## [Task goal]
An exact transcription is needed, starting at the line containing "font-size: 22px ->" and running through the last line of the records, with every picture left out.

Data shown: Begin

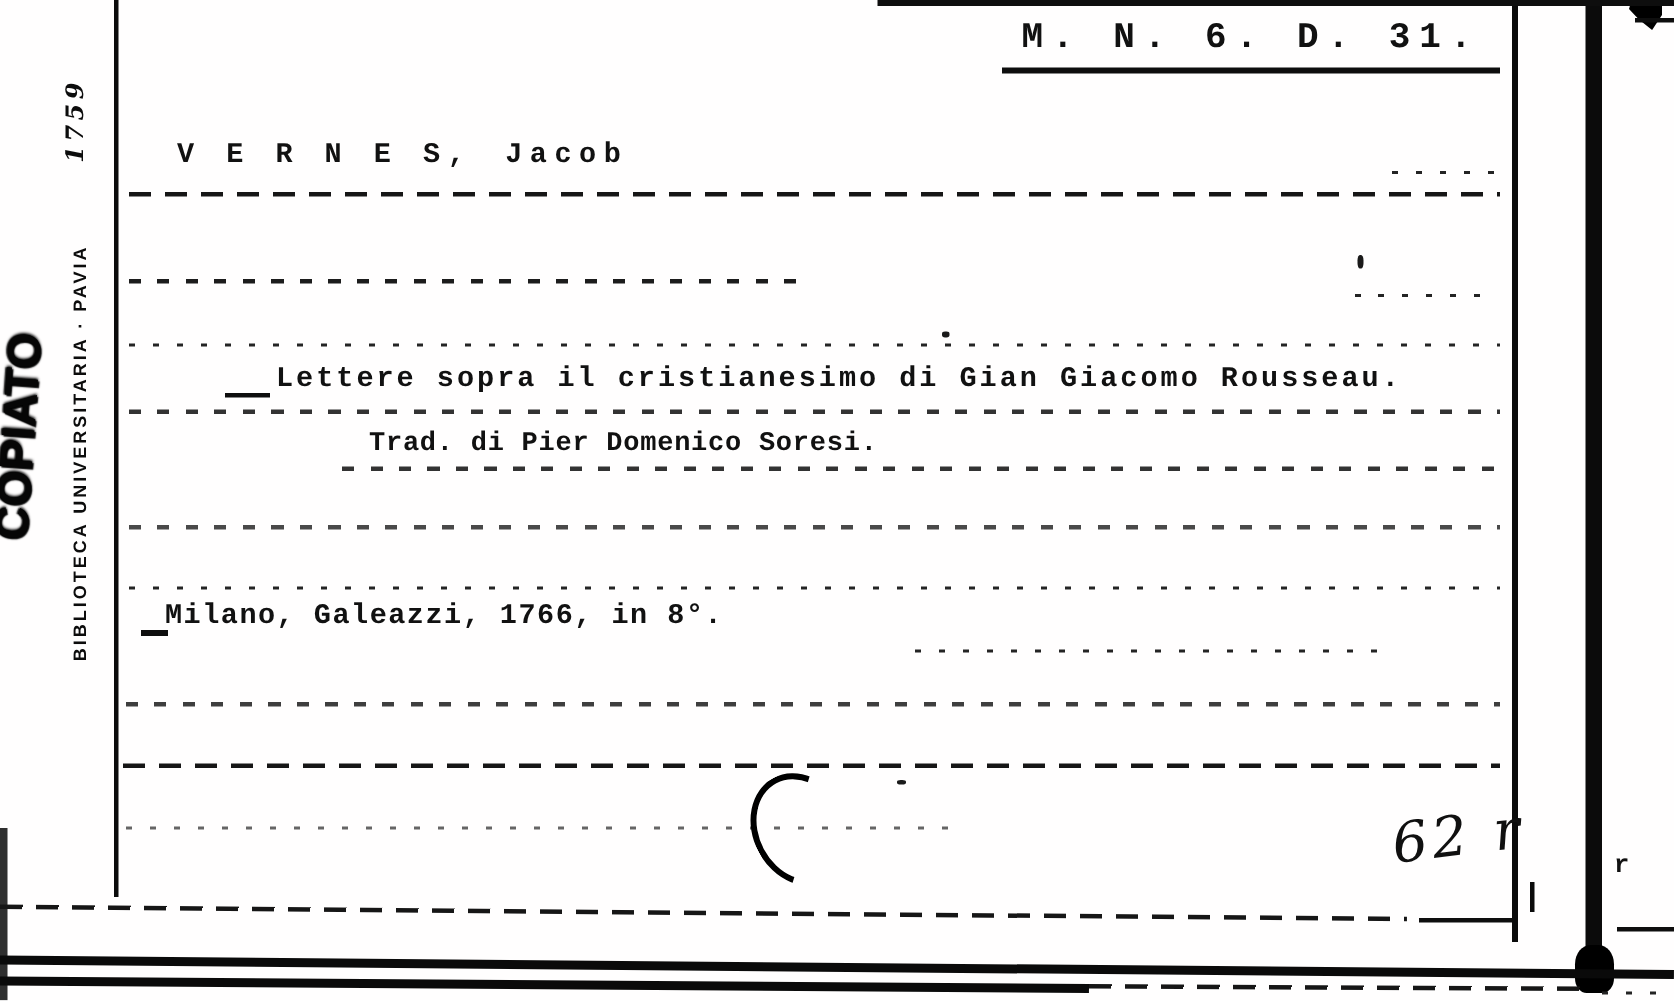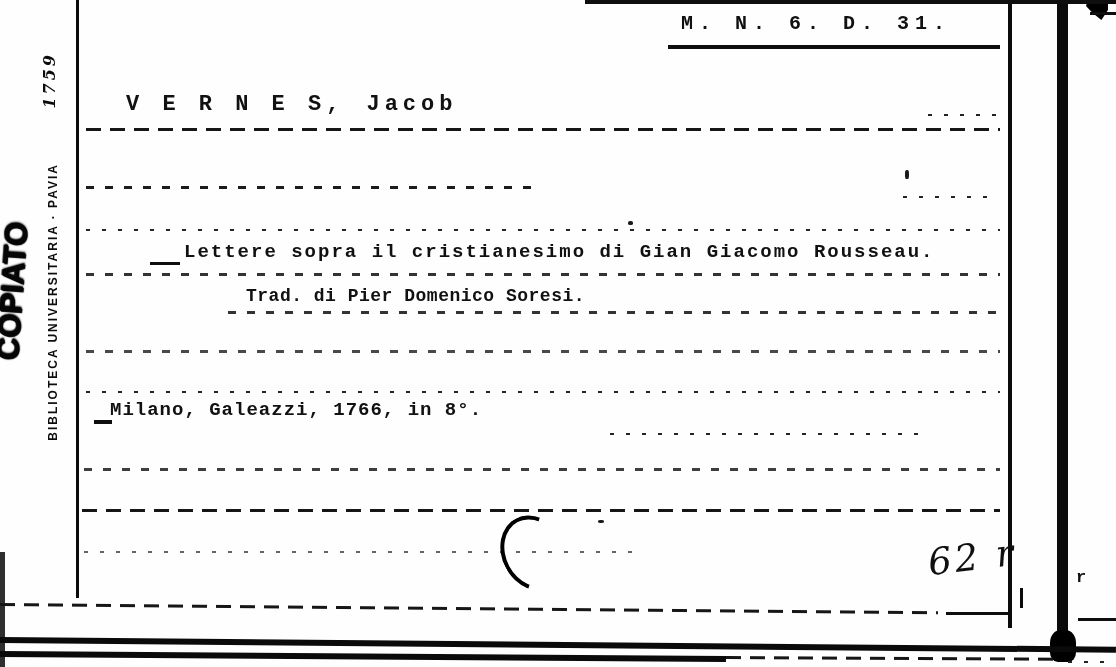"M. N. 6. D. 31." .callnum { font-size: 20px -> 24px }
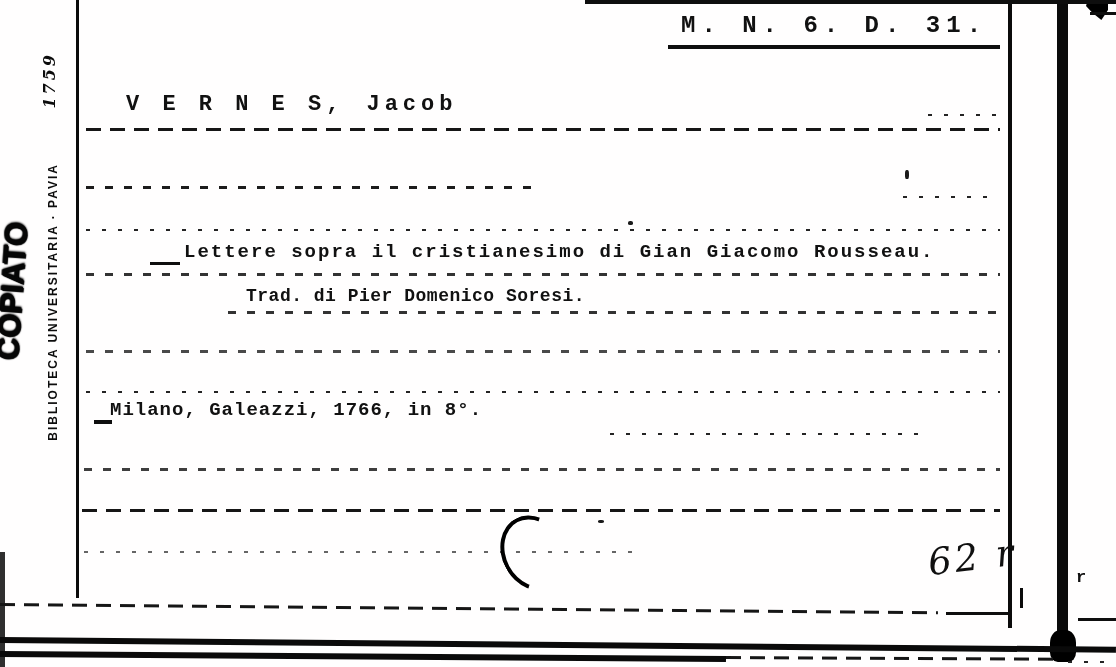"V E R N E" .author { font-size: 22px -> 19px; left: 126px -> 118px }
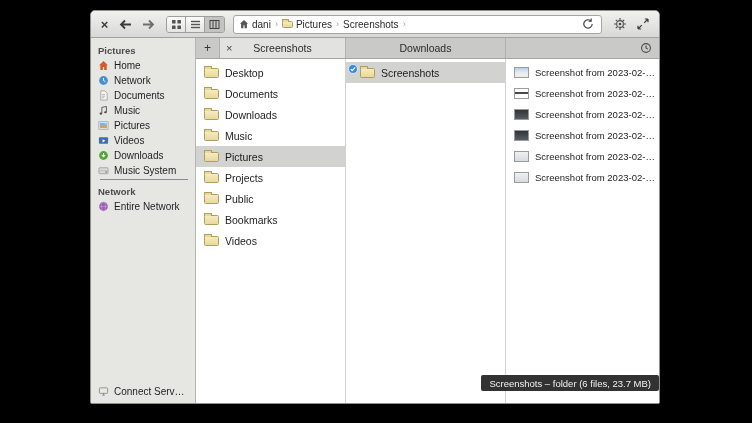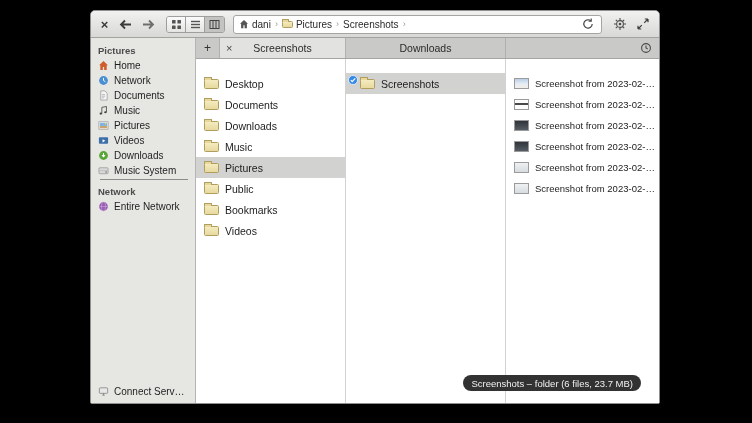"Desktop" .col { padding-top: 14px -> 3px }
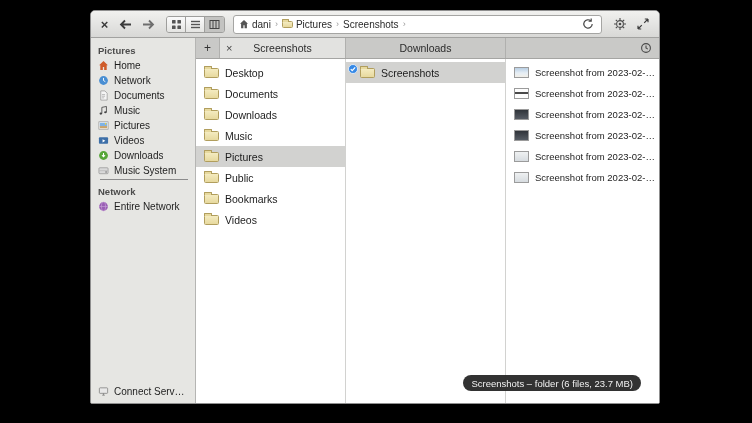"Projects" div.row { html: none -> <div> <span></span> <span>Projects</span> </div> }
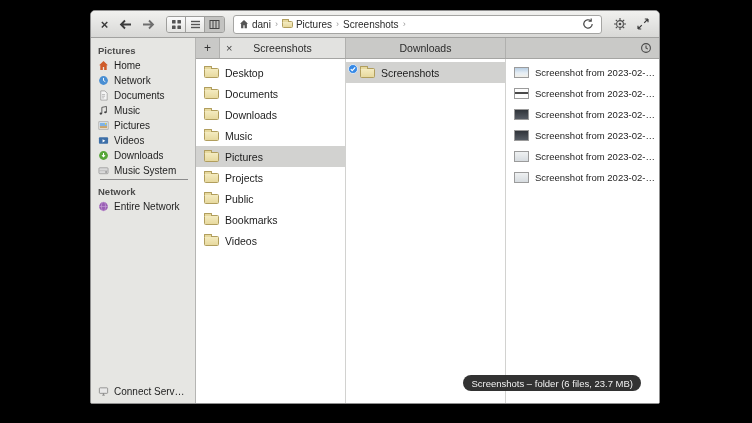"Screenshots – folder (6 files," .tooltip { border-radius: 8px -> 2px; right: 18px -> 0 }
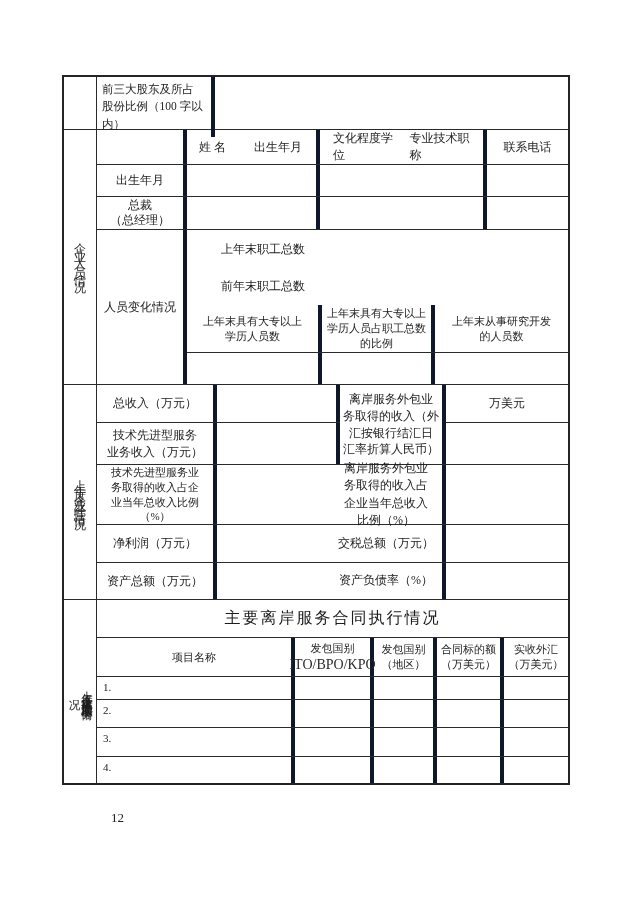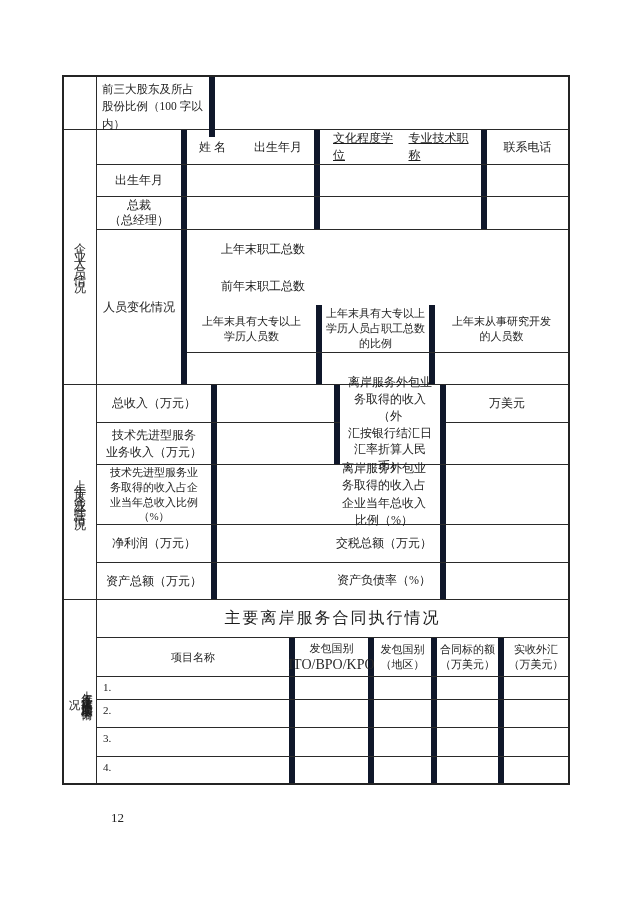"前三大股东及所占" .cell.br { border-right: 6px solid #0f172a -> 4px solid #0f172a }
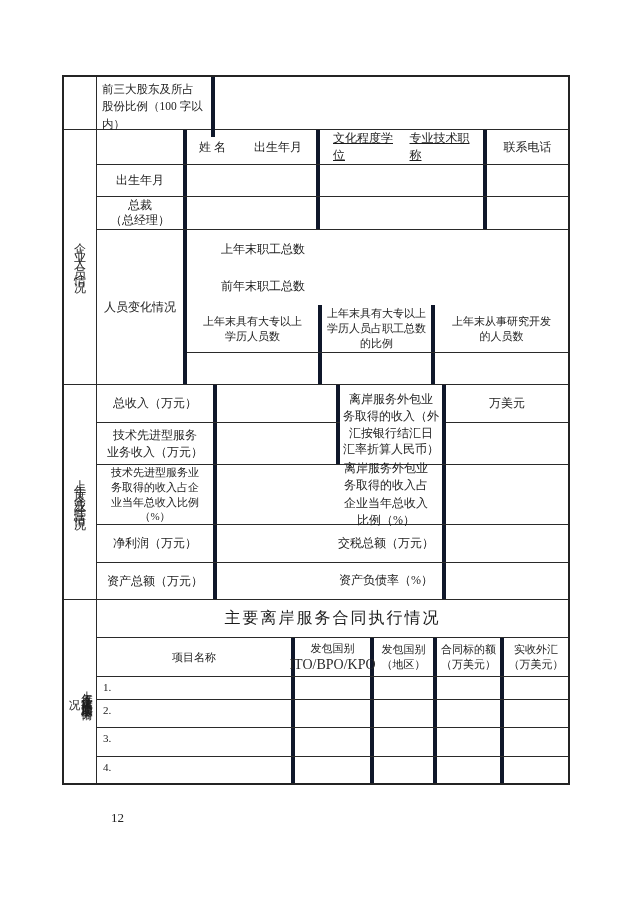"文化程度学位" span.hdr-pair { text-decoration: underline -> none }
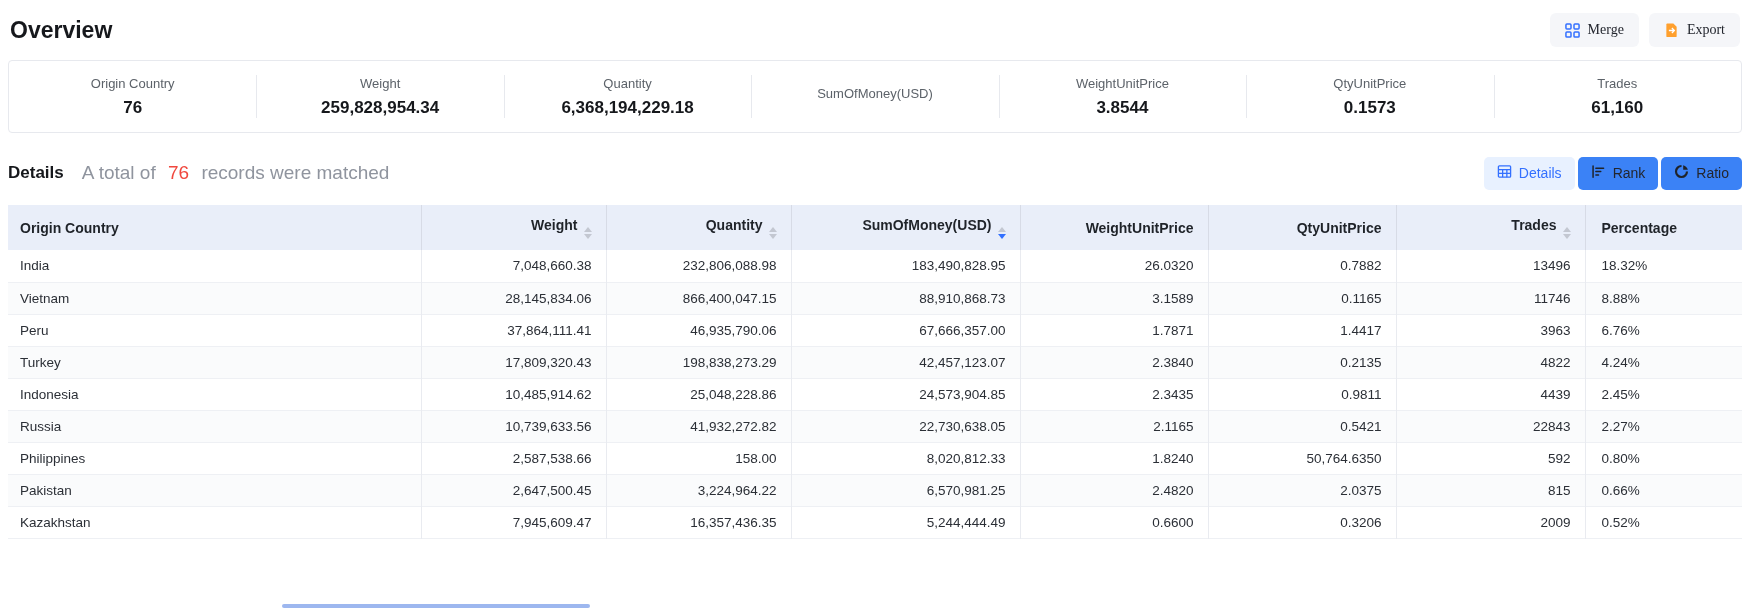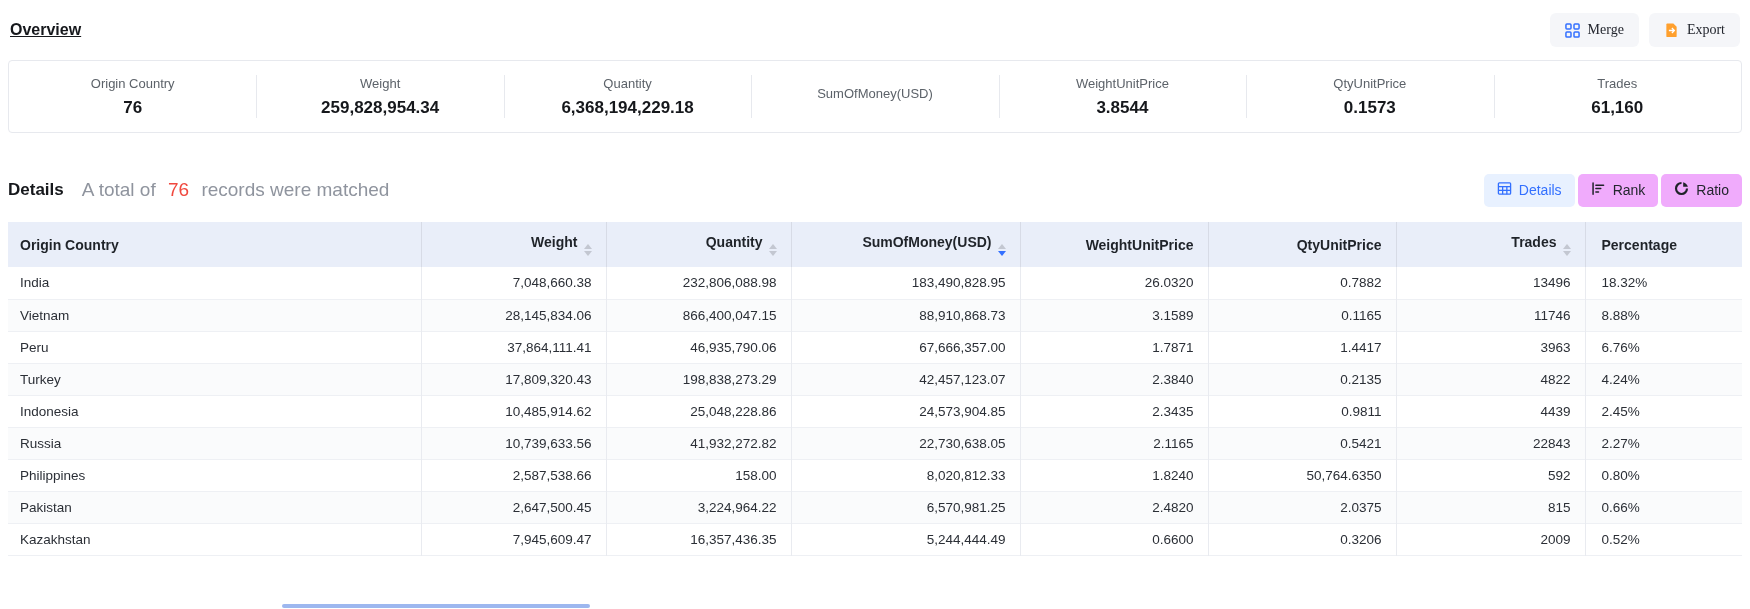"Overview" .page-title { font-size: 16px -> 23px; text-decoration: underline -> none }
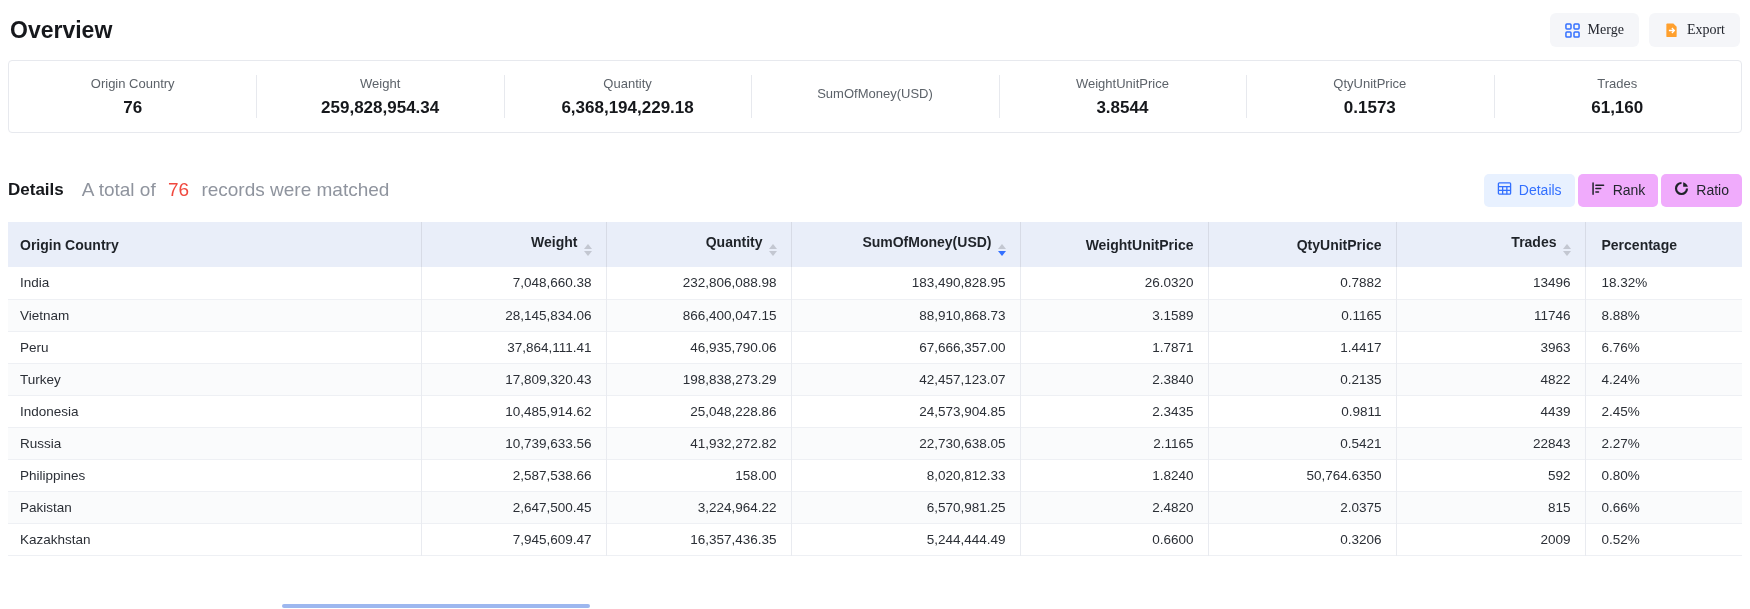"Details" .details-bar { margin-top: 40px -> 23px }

Data shown: End

## [Worked solution]
"V E R N E" .author { font-size: 22px -> 19px; left: 126px -> 118px }
"Desktop" .col { padding-top: 14px -> 3px }
"Projects" div.row { html: none -> <div> <span></span> <span>Projects</span> </div> }
"Screenshots – folder (6 files," .tooltip { border-radius: 8px -> 2px; right: 18px -> 0 }
"前三大股东及所占" .cell.br { border-right: 6px solid #0f172a -> 4px solid #0f172a }
"文化程度学位" span.hdr-pair { text-decoration: underline -> none }
"Overview" .page-title { font-size: 16px -> 23px; text-decoration: underline -> none }
"Details" .details-bar { margin-top: 40px -> 23px }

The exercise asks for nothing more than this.